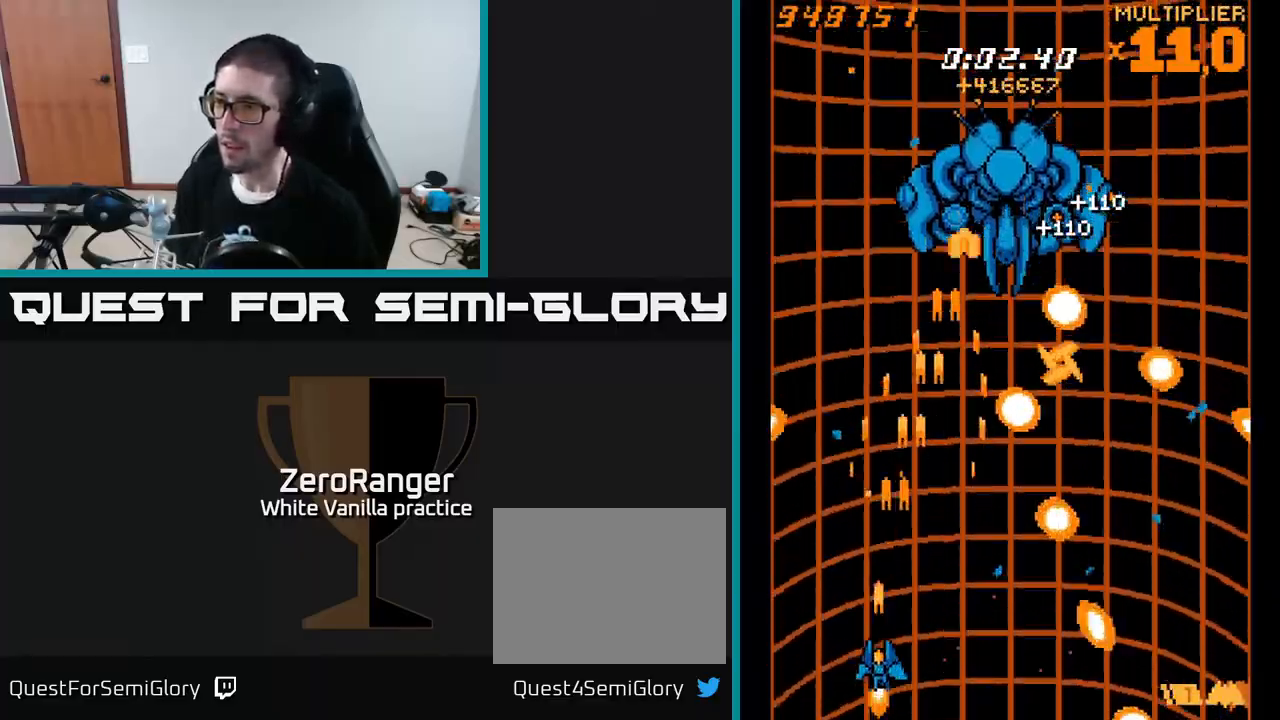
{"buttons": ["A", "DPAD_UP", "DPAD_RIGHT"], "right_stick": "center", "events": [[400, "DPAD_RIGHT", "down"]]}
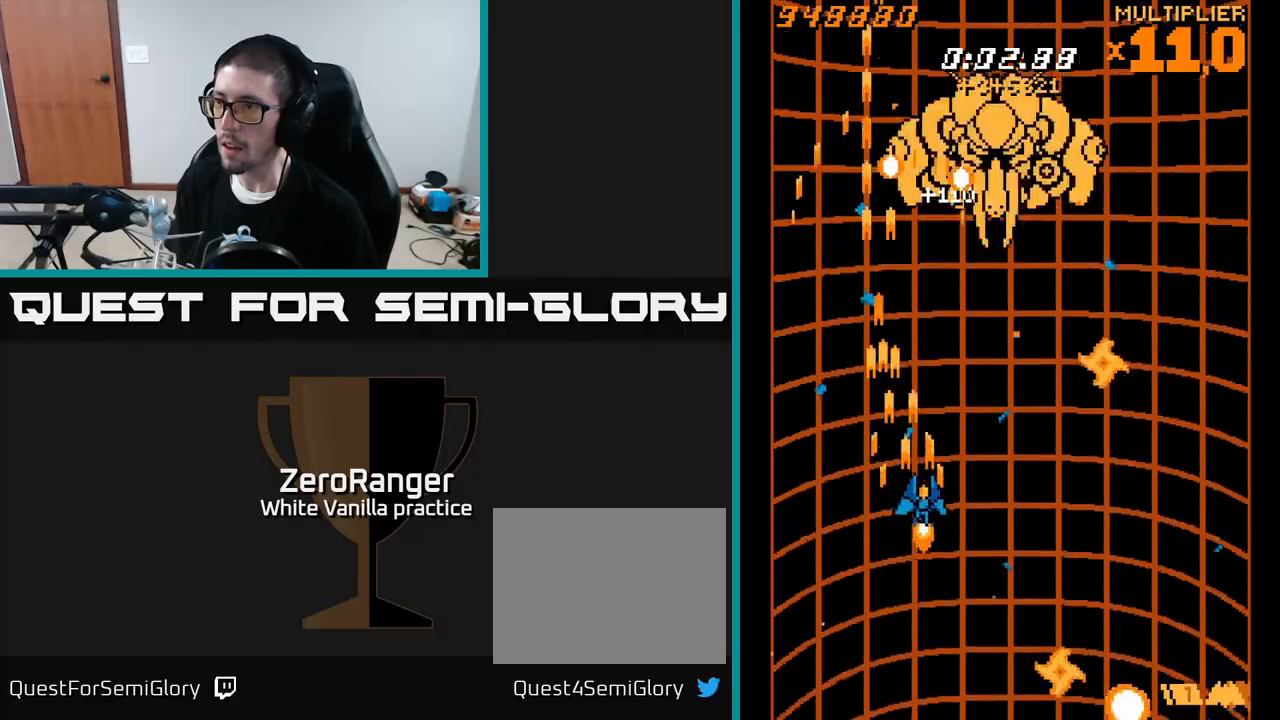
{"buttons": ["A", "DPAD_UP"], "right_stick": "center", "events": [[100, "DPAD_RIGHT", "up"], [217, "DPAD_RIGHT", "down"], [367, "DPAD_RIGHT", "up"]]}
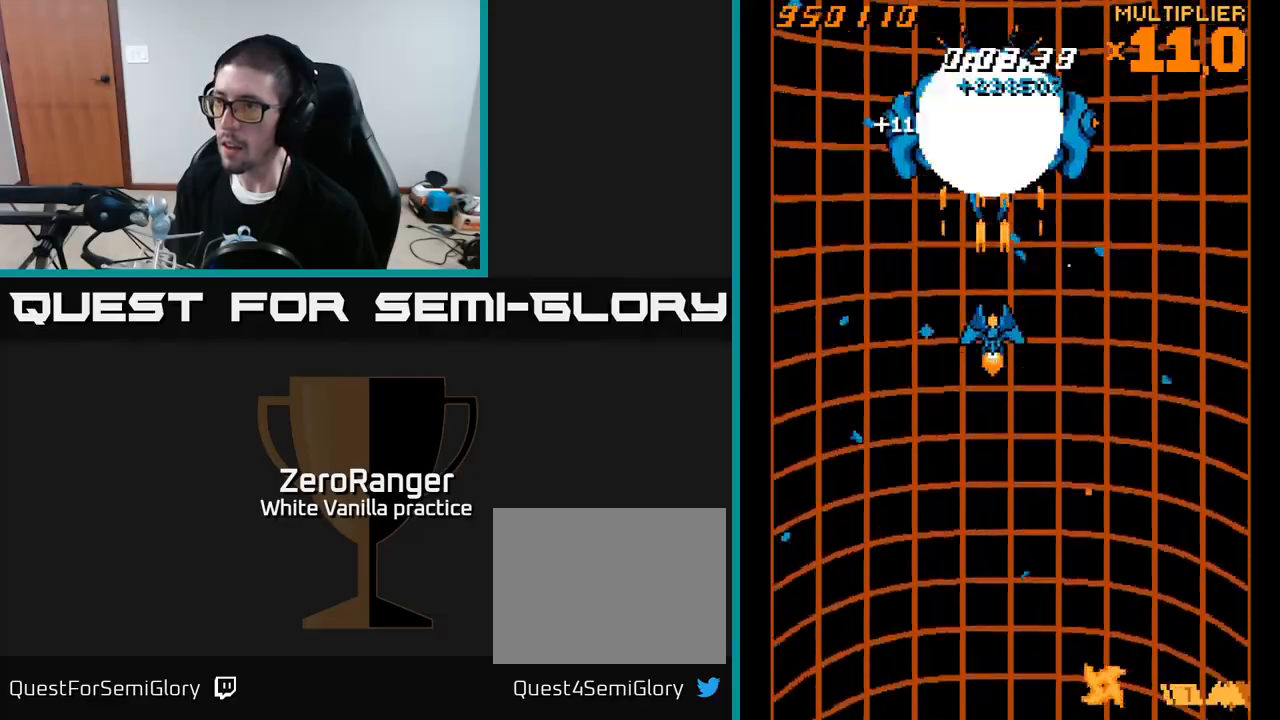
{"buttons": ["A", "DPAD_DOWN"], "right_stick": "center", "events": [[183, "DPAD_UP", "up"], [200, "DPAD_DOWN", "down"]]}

################

EXERCISE OBJECTIVE: Where a picture appears in the listing above, skip it and set down all the rest exactly.

YOUR RESPONSE:
{"buttons": ["A", "DPAD_UP", "DPAD_RIGHT"], "right_stick": "center", "events": [[400, "DPAD_RIGHT", "down"]]}
{"buttons": ["A", "DPAD_UP"], "right_stick": "center", "events": [[100, "DPAD_RIGHT", "up"], [217, "DPAD_RIGHT", "down"], [367, "DPAD_RIGHT", "up"]]}
{"buttons": ["A", "DPAD_DOWN"], "right_stick": "center", "events": [[183, "DPAD_UP", "up"], [200, "DPAD_DOWN", "down"]]}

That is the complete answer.